Interoception, the eighth sensory system, is the ability to notice and interpret internal body signals (i.e. hunger, pain, need to use the bathroom, emotions, etc.). For example, you may feel your stomach growl and know it’s time for lunch. Or you may feel your muscles tense and your heart race and know that you’re feeling angry and you need to take a break.
Many kids who have Autism, ADHD, trauma disorders, anxiety, depression, eating disorders, sensory processing disorders, toileting challenges, or behavioral challenges often experience interoception difficulties. These difficulties can make it difficult for these kids to identify and cope appropriately with their internal sensations which, in turn, makes it difficult for these kids to:
-Identify their emotions and cope appropriately
-Identify pain signals and communicate them to a trusted adult
-Know when to eat or when to stop eating
-React appropriately to environmental sensory stimuli
These difficulties make it difficult for kids to perform everyday tasks such as grooming, dressing, going to school, playing with friends, eating dinner with their family, and going on community outings.

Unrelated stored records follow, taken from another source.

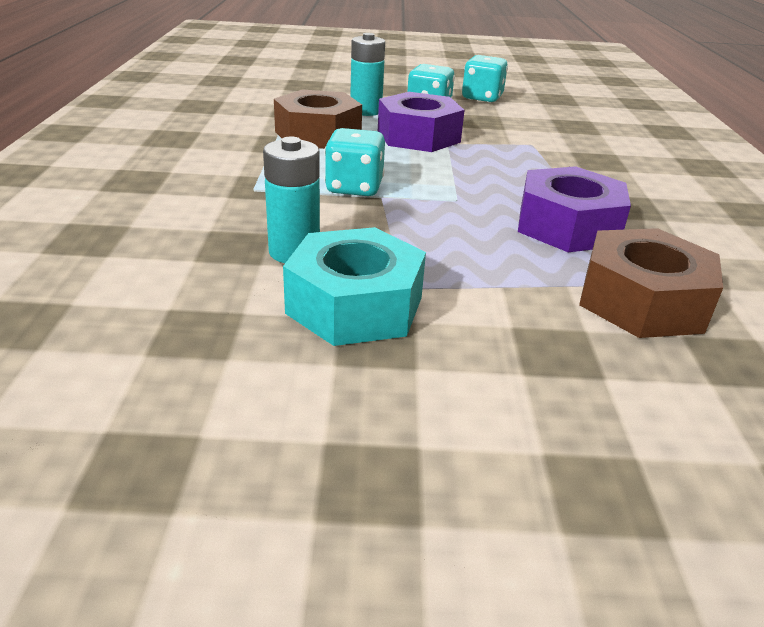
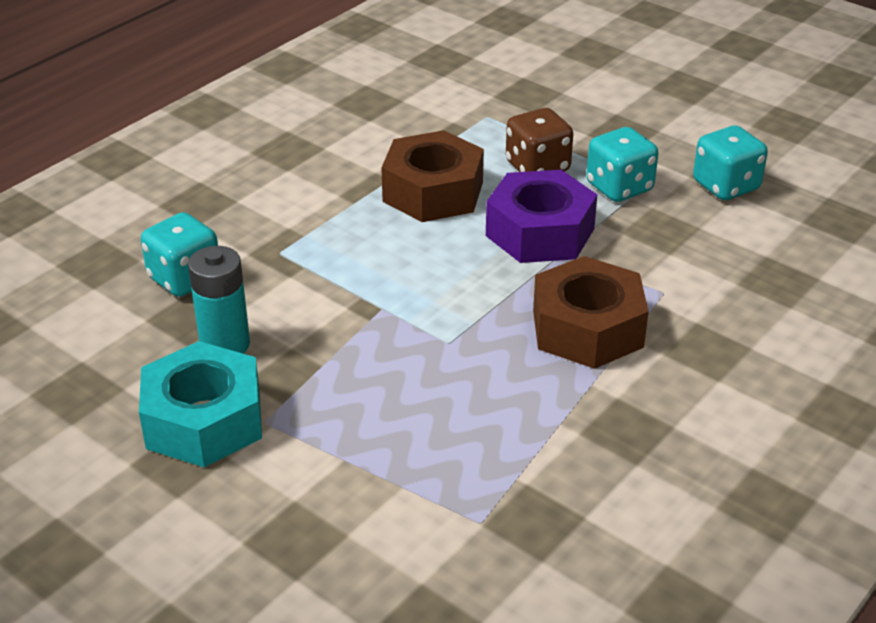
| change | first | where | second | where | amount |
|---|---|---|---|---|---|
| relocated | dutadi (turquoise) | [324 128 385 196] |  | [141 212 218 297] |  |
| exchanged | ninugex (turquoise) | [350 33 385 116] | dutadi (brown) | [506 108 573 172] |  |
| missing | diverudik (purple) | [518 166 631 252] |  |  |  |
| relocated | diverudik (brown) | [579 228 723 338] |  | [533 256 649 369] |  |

Interoception, like any other skill, can be improved with daily practice! We can do this by combining mindfulness and IA builders. At Way to Grow, our occupational therapists use the Interoception Curriculum developed by Kelly Maher, MS, OTR/L to help your child explore and gain a deeper understanding of their inner body signals and emotions. While your child is participating in this program, you will be given weekly handouts outlining how to improve your child’s interoceptive awareness at home. Remember! Everyone experiences the world differently. When we work on interoception with your child, we encourage them to develop and use their own language to describe their internal feelings, even if they aren’t necessarily a “real” word or makes sense to the adults in their lives. For example, your child may describe something as “vibrational”, “aquatic”, or “fuzzy”. The only words we try to steer them away from are neutral words like “good”, “bad”, or “okay”. Instead, we ask “what’s good about it?” to help the child investigate the feeling further.